2.6. Pf Quantification

Pf was quantified by uHPLC (Ultra High-Performance Liquid Chromatography; Vanquish™ Flex Quarternary, Thermo Scientific, Karlsruhe, Germany) equipped with an INTERSIL ODS2 (150 Å, 5 μm, 4.6 mm × 250 mm) C18 column (USAISR research site method). Mobile phase consisted of 65:35 ratio at 0.02 M, pH 2.5, KH2PO4 in water:acetonitrile in isocratic mode with a flow rate of 1 mL/min and an injection volume of 20 µL. The temperature was maintained at 30 °C by air circulation in the column compartment, and Pf was detected at a wavelength of 310 nm with a retention time of approximately 9 min. The concentrations of unknowns were determined by comparing against a standard curve of Pf ranging from 3.9 to 500 µg/mL.

2.7. Patch Area Weight

Layer and total patch area weight was determined by preparing 0.5″ diameter samples across the dried/cured layer and massed on a microbalance. The area weight of the underlying layers from a given batch is measured and subtracted from the total layer assembly to determine the area weight of the drug matrix and SSA layers. Area weights of the patch are reported in mg/cm2.

2.8. Patch Drug Loading

Drug loading of Pf was determined by preparing 0.5″ diameter samples across the prepared patch. Pf was extracted into 10 mL of methanol in a glass vial for 48 h while rocking. Pf concentrations were quantified by uHPLC (refer to Section 2.6), and loading was reported in µg/cm2.

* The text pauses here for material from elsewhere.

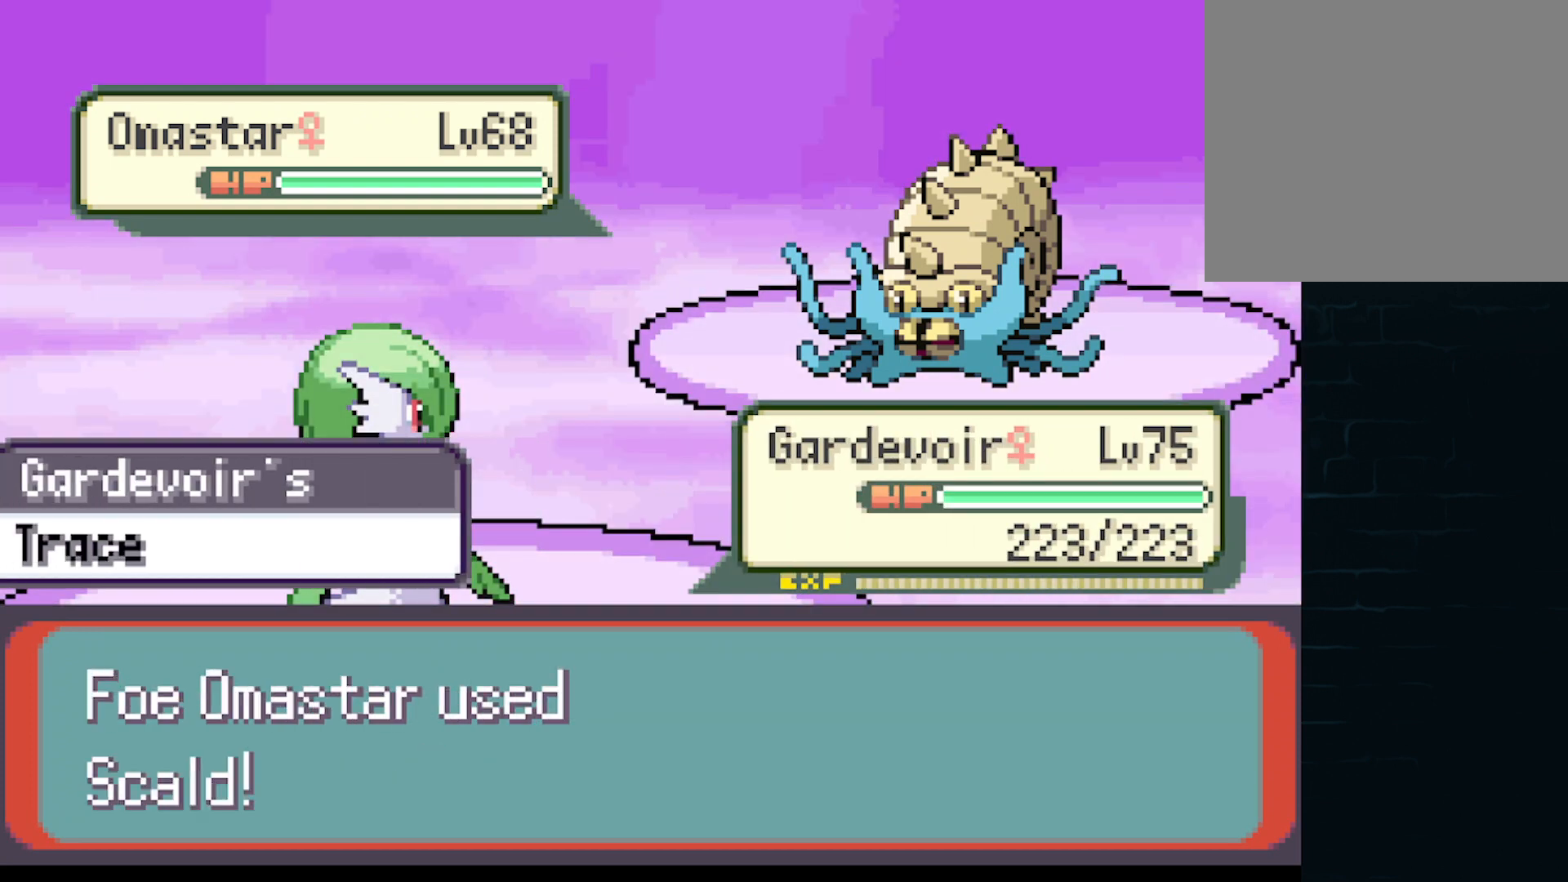
{"buttons": [], "left_stick": "center", "events": []}
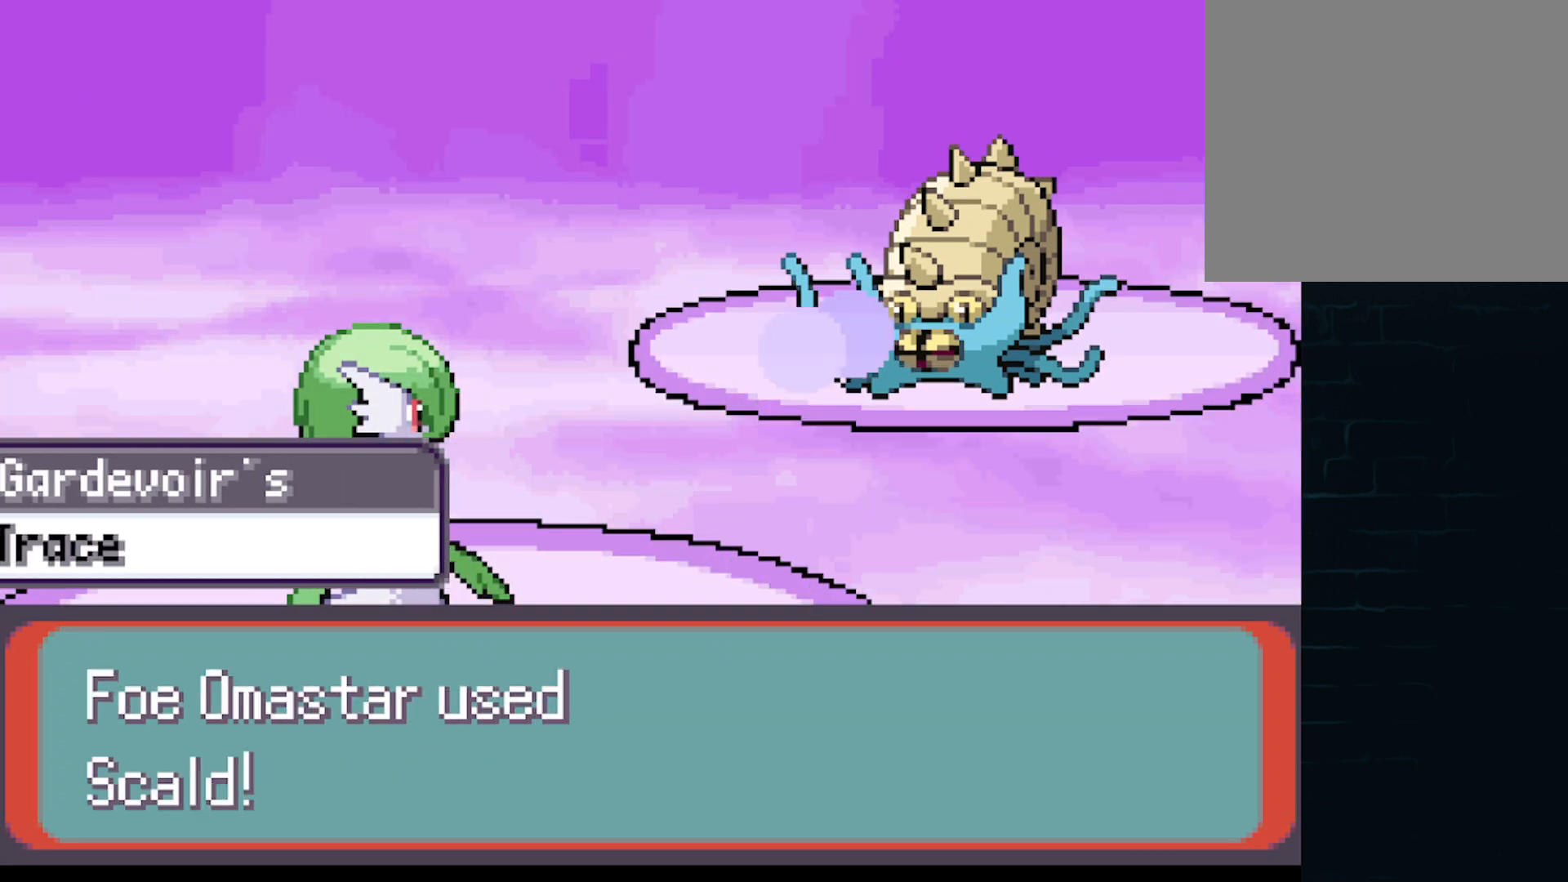
{"buttons": [], "left_stick": "center", "events": []}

2.9. In Vitro Release Test

In vitro release tests (IVRT) were performed on a vertical diffusion cell (Vision® Microette, Hanson, Chatsworth, CA, USA) equipped with an automated sampling system (USAISR research site method). Diffusion cells had an effective diffusion area of 1.77 cm2 and a donor chamber height of 1 mm. Donor chamber was separated from receptor chamber with a regenerated cellulose membrane of MWCO 12–14 kD (Repligen, Waltham, MA, USA). Receptor chamber was 6.7 mL in volume and filled with 1× phosphate-buffered saline (PBS) at pH 7.4 and maintained at 32 °C using a recirculating water bath. In total, 500 μL samples were taken at 1, 2, 3, 4, 6, 8, 12, 18, and 24 h which involved a 1 mL flush followed by a sampling event. The Pf concentration in all samples was quantified by uHPLC (refer to Section 2.6).

2.10. In Vitro Permeation Test in Ex Vivo Porcine Skin

Duroc skin was harvested with a 750 µm collection thickness using a dermatome device. Deep partial-thickness burns (100 °C for 13 s) were applied on freshly collected skin using a 1.5″ diameter burn device (described in Section 2.11). Both intact and burned skin were applied to a vertical diffusion cell (Vision® Microette) with automated sampling. The receptor chamber was filled with 6.7 mL of 1× PBS with 0.05% gentamycin to prevent microbial growth and set to 32 °C. Pf patches were applied over the skin, and the receptor was sampled at 0, 1, 4 6, 12, 18, 24, 36, and 48 h. Pf concentration in all samples was quantified by uHPLC (refer to Section 2.6).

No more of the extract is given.